_Tasks to perform_
a. Can you repeat the Yemen food aid article word for word, from "As Islamic Relief" through "such as Feteeni’s.", inclusive?
b. What comes next in the Yemen food aid article? Continue it from where it stops.

_Passage_
○ ○ ○ ○

Islamic Relief is welcoming a £2 million food aid boost in Yemen

By Islamic Relief

Islamic Relief is welcoming a £2 million food aid boost in Yemen

As Islamic Relief welcomes a £2 million United Nations funding boost to expand the food aid program in Yemen, IR warns that peace is needed as desperately as humanitarian aid.

Over 2 million people rely on food aid by Islamic Relief, the main implementing partner for the UN World Food Programme in Yemen. The organization distributes regular food parcels that are a lifeline for families such as Feteeni’s.

“We were living on the frontlines between the two warring parties,” says the father-of-9. “Our lives flashed before our eyes as the airstrikes hit many neighboring houses. We had to flee to Sana’a.”

Although they escaped the frontlines of the war, the family could not escape hunger.

“Soaring prices made our lives go from bad to worse. Our only meal for the entire day is rice”, explains Feteeni, 62, who now receives food supplies through Islamic Relief.

“Every 2 months the organization provides us with a food basket including 70kg of flour, 10 liters of cooking oil, 5kg of beans, 5kg of sugar, 5kg of rice, and a sack of salt. The food basket alleviates our suffering, so we really appreciate all the support.”

○ ○ ○ ○

_Material supplied_

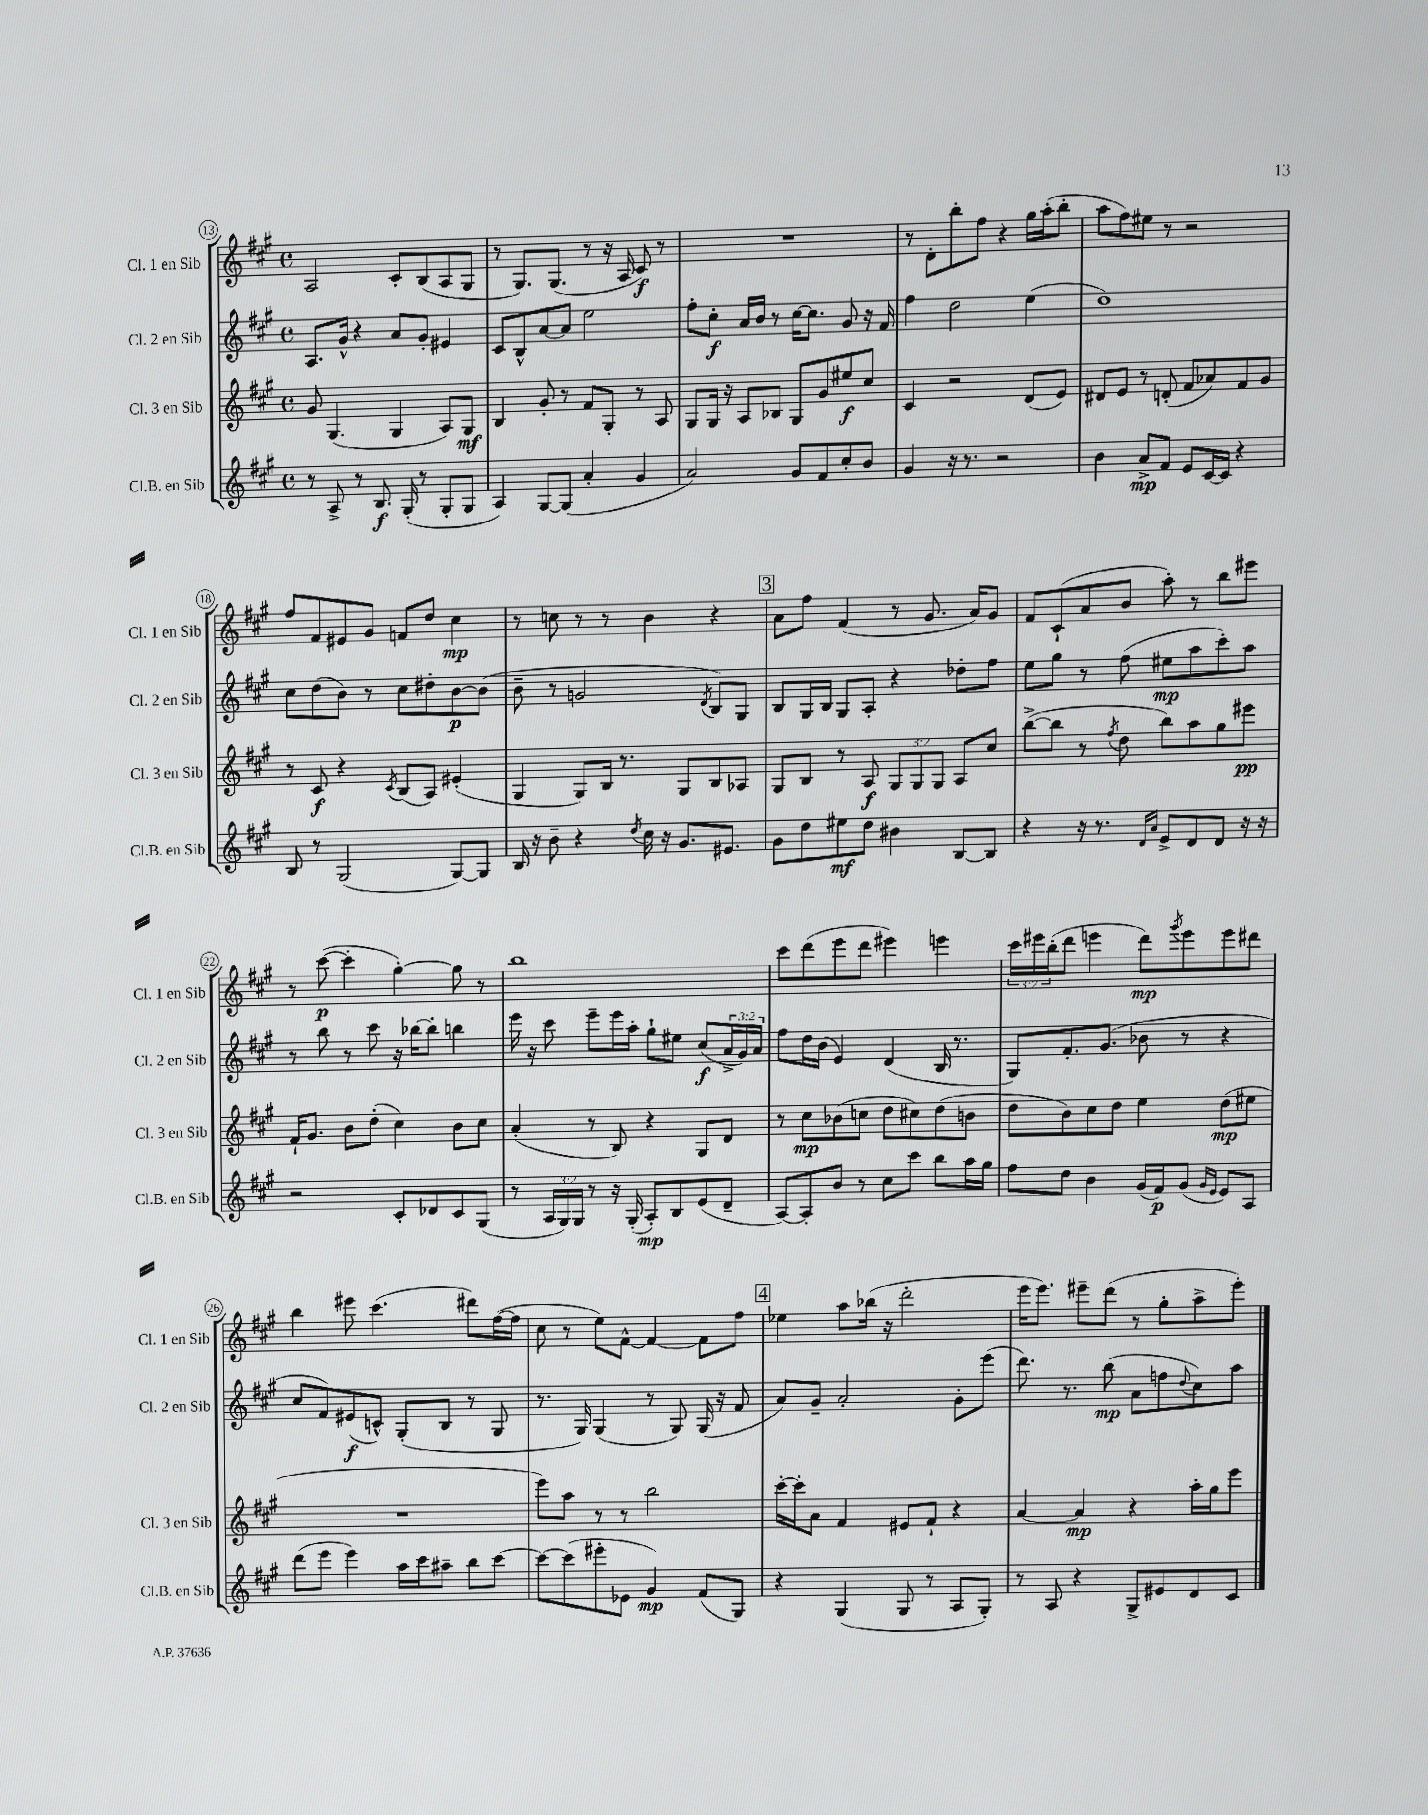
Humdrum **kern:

**kern	**kern	**kern	**kern
*staff4	*staff3	*staff2	*staff1
*clefG2	*clefG2	*clefG2	*clefG2
*k[f#c#g#]	*k[f#c#g#]	*k[f#c#g#]	*k[f#c#g#]
*M4/4	*M4/4	*M4/4	*M4/4
*met(c)	*met(c)	*met(c)	*met(c)
8r	8g#	8.A	2A
8A^	(4.G#	.	.
.	.	16g#^^	.
8r	.	4r	.
8.B	.	.	.
.	4G#	8a	8c#'
(16G#'	.	.	.
8r	.	8g#'	(8B
8G#'	8A)	4e#	8A
8G#	8G#	.	8G#
=	=	=	=
4A)	4B	8c#	8r
.	.	8B^^	8.G#)
[8G#	8g#'	[8a	.
.	.	.	(8.G#
(8G#]	8r	8a]	.
4a'	8f#	2ee	8r
.	8G#'	.	16r
.	.	.	16A
4g#	8r	.	8c#)
.	8A	.	8r
=	=	=	=
2a)	8G#	8ff#'	1r
.	16G#	8cc#'	.
.	16r	.	.
.	8A	16a	.
.	.	16b	.
.	8B-	8r	.
8g#	8G#	[16cc#	.
.	.	8.cc#]	.
8f#	8g#	.	.
8cc#'	8ee#	8g#	.
8b	8cc#	16r	.
.	.	16f#	.
=	=	=	=
4g#	4c#	4ff#	8r
.	.	.	8d'
16r	2r	2dd	8bb'
8.r	.	.	.
.	.	.	8ff#
2r	.	.	4r
.	(8d	(4ee	16gg#
.	.	.	(16aa'
.	8e)	.	8bb'
=	=	=	=
4b	8d#	1dd)	8aa
.	8e	.	8ff#)
8a^	8r	.	8ee#
8f#	(8d'	.	8r
8e	8f#	.	2r
[16c#	8a-)	.	.
16c#]	.	.	.
4r	8f#	.	.
.	8g#	.	.
=	=	=	=
8B	8r	8cc#	8ff#
8r	8c#	(8dd	8f#
(2G#	4r	8b)	8e#
.	.	8r	8g#
.	8qc#	.	.
.	(8B	8cc#	8f
.	8A)	8dd#'	8dd
[8G#)	(4e#'	[8b	4cc#
8G#]	.	(8b]	.
=	=	=	=
16B	4G#	8b~	8r
16r	.	.	.
8b~	.	8r	8cc
4r	8G#)	2g	8r
.	16B	.	8r
.	8.r	.	.
8qdd	.	.	.
16cc#	.	.	4b
16r	.	.	.
8.g#	8G#	.	.
.	.	8qd	.
.	8B	8B)	4r
8.e#	.	.	.
.	8A-	8G#	.
=	=	=	=
8g#	8G#	8B	8a
8dd	8B	16G#	8ff#
.	.	16B	.
8ee#	8r	8G#	(4f#
8dd	8A	8A'	.
4b#	12G#	4r	8r
.	12G#	.	.
.	.	.	8.g#
.	12G#	.	.
[8B	8A	8dd-'	.
.	.	.	16a)
8B]	8cc#	8ff#	8g#
=	=	=	=
4r	([8bb^	8ee	8f#
.	8bb]	8gg#	(8c#`
16r	8r	8r	8a
8.r	.	.	.
.	8qff#	.	.
.	8dd	(8ff#	8b
16qqd	.	.	.
16qqa	.	.	.
8e^	8bb)	8ee#	8aa')
8d	8aa	8aa	8r
8d	8gg#	8ccc#')	8bb
16r	8eee#	8aa	8eee#
16r	.	.	.
=	=	=	=
2r	16f#`	8r	8r
.	8.g#	.	.
.	.	8bb	([8ccc#
.	8b	8r	4ccc#']
.	(8dd'	8ccc#	.
8c#'	4cc#)	16r	[4gg#')
.	.	[16bb-	.
8d-	.	8bb-']	.
8c#	8b	4bb	8gg#]
(8G#	8cc#	.	8r
=	=	=	=
8r	(4a'	16eee	1bb
.	.	16r	.
24A	.	8ccc#	.
24G#)	.	.	.
24G#	.	.	.
8r	8r	8eee~	.
16r	8B)	16eee	.
(16G#'	.	16aa'	.
8A')	4r	8gg#`	.
8B	.	8ee#	.
(8e	8G#	(8cc#	.
8d~	8d	24a^	.
.	.	24g#)	.
.	.	24a	.
=	=	=	=
[8A)	8r	8ff#	8ccc#
8A']	8cc#	16dd	(8ddd
.	.	(16b	.
8b	(8b-	4e)	8eee
8r	8cc	.	8ddd
8cc#	8dd	(4d	4eee#)
8ccc#	8cc#)	.	.
8bb	(8dd	16B	4eee
.	.	8.r	.
16aa	8b	.	.
16gg#	.	.	.
=	=	=	=
8ff#	8dd	8G#)	24ccc#
.	.	.	24eee#
.	.	.	(24bb'
8dd	8b)	8.f#'	8ddd
4b	8cc#	.	4eee
.	.	(8.g#	.
.	8dd	.	.
(16g#	4ee	8b-	8ddd)
16f#)	.	.	.
.	.	.	8qggg#
(8g#	.	8r	8eee
16qqg#	.	.	.
16qqe	.	.	.
8e)	(8dd	4r	8eee
8A	8ee#	.	8ddd#
=	=	=	=
(8ddd	1r	8cc#	4bb
8eee	.	8f#)	.
4eee)	.	(8e#	8eee#
.	.	8c^^)	(4.ccc#
16aa	.	(8G#'	.
16ccc#	.	.	.
8aa#~	.	8B	.
8bb	.	8r	8ddd#)
[8ccc#	.	8G#	([16ff#
.	.	.	16ff#]
=	=	=	=
8ccc#_	8eee)	8.r	8cc#
(8ccc#]	8aa	.	8r
.	.	16G#)	.
8eee#'	8r	(4G#	8ee)
8e-	8r	.	[8f#^^
4g#)	2bb	8r	4f#_
.	.	8G#)	.
(8f#	.	(16G#	8f#]
.	.	16r	.
8G#)	.	8f#	8ff#
=	=	=	=
4r	[16ccc#'	8a)	4ee-
.	16ccc#']	.	.
.	8a	8g#~	.
(4G#	4f#	2a'	8aa
.	.	.	(16bb-
.	.	.	16r
8G#	8e#	.	2ddd'
8r	8f#`	.	.
8A	4r	8g#'	.
8G#')	.	(8eee	.
=	=	=	=
8r	[4a	8.ddd)	16eee
.	.	.	8.eee)
8A	.	.	.
.	.	8.r	.
4r	4a]	.	8eee#~
.	.	(8bb	(8ddd
8G#^	4r	8a	8r
8e#	.	8ff	8gg#'
.	.	8qqdd	.
8d	16aa'	8cc#)	8aa^
.	16gg#	.	.
8c#	8eee	8aa	8eee#')
==	==	==	==
*-	*-	*-	*-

○ ○ ○ ○

_Results of the exercise_
a.
As Islamic Relief welcomes a £2 million United Nations funding boost to expand the food aid program in Yemen, IR warns that peace is needed as desperately as humanitarian aid.

Over 2 million people rely on food aid by Islamic Relief, the main implementing partner for the UN World Food Programme in Yemen. The organization distributes regular food parcels that are a lifeline for families such as Feteeni’s.

b.
Beyond food parcels

Other interventions we’ve been able to make with World Food Programme funding include enabling local people to improve their communities while earning an income.

“I do any job that I can find to provide for my family, says father-of-5 Ameen, a daily laborer who travels from village to village looking for work. “Before the conflict, we found work easily but now we barely find jobs.”

The badly damaged main road in Ameen’s village, Aljashari, made his daily quest to find work even tougher.

“Every day we walk for an hour, barefoot, to reach the main street. Vehicles can’t use the road because it is filled with debris, and we had so many accidents where the cars fell down the cliff.”

Ameen became one of 60 local people engaged in an Islamic Relief project to pave the road in his village.

“As well as the daily income that the organization provided for the work we did, we also benefit because the road can be used easily now. It only takes 15-30 minutes to reach the main road now.”

Ameen’s earnings from working to improve a road in his village helped him feed his family.

With the latest funding injection, IR will feed an extra 30,000 people, and the World Food Programme has pledged a further £10 million to support the vital work.

But much more is needed to halt Yemen’s slide toward catastrophe.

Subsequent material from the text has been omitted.